Araf”da kalanlar bir Kur!an tabiri olup A’raf, arfın çoğulu ve yüksek bir yer demektir A’raf, tefsirlerde Cennet ile Cehennem arasında kurulu olan sur olarak zikredilmektedir Zaten bu kelime bir sureye de ad olmuştur Bu surenin ilgili ayetlerine bir bakalım:
A’raf / 46Ayet: “İkisi (cennet ve cehennem) arasında bir sur A’raf üzerinde de bir takım adamlar vardır. Cennet ve cehennemliklerin hepsini simalarından tanımaktadırlar. Cennetliklere, “Selam olsun size!” diye seslenirler. Onlar henüz cennete girmemişlerdir, ama bunu ummaktadırlar”
A’raf / 47. Ayet: “Gözleri cehennemlikler tarafına çevrildiği zaman, “Ey Rabbimiz! Bizi zalim toplumla beraber kılma” derler.‘
A’raf / 48. Ayet: “A’raftakiler simalarından tanıdıkları bir takım adamlara da seslenir ve şöyle derler: “Ne çokluğunuz, ne de taslamakta olduğunuz kibir size bir yarar sağladı!”

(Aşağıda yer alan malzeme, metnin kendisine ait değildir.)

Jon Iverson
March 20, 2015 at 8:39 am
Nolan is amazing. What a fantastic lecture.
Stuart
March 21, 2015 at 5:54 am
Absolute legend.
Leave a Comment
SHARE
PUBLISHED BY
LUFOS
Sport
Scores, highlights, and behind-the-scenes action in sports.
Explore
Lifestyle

A’raf / 49. Ayet: “Sizin, Allah bunları rahmete erdirmez’ diye yemin ettikleriniz şunlar mı?” (Sonra cennetliklere dönerek) “Haydi, girin cennete. Size korku yok. Siz üzülecek de değilsiniz” derler.
Ayetler ile film arasında şaşırtıcı bir benzerlik var. İnsanda, senaryoyu yazan Nolan veya yardımcıları bu benzetmeleri tesadüfen mi yapmışlar sorusu uyanıyor.

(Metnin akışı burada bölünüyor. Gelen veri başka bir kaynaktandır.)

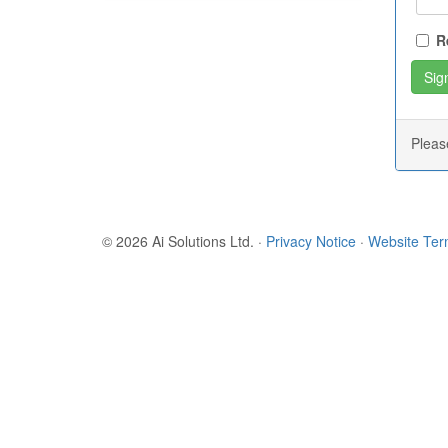
R
Plea
© 2026 Ai Solutions Ltd.
·
Privacy Notice
·
Website Te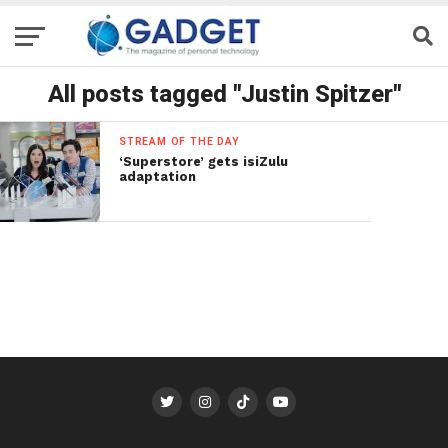
All posts tagged "Justin Spitzer"
STREAM OF THE DAY
‘Superstore’ gets isiZulu
adaptation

Bunun cevabını bilmek şimdilik zor görünüyor. Fakat farklı bir bakış açısı ile bakmak tıkanmış olan Hollywood senaristleri için başarıyı getirmektedir. Tıpkı bu yazıda olduğu gibi farklı bakış açıları insanın ufkunu açabilir. Günümüzde Kuantum fiziği, eskiden uçuk tabir edilen fikirlerin gerçekleşebileceğini bize gösterdiği gibi, belki de bu film de bir gün gerçek olacak.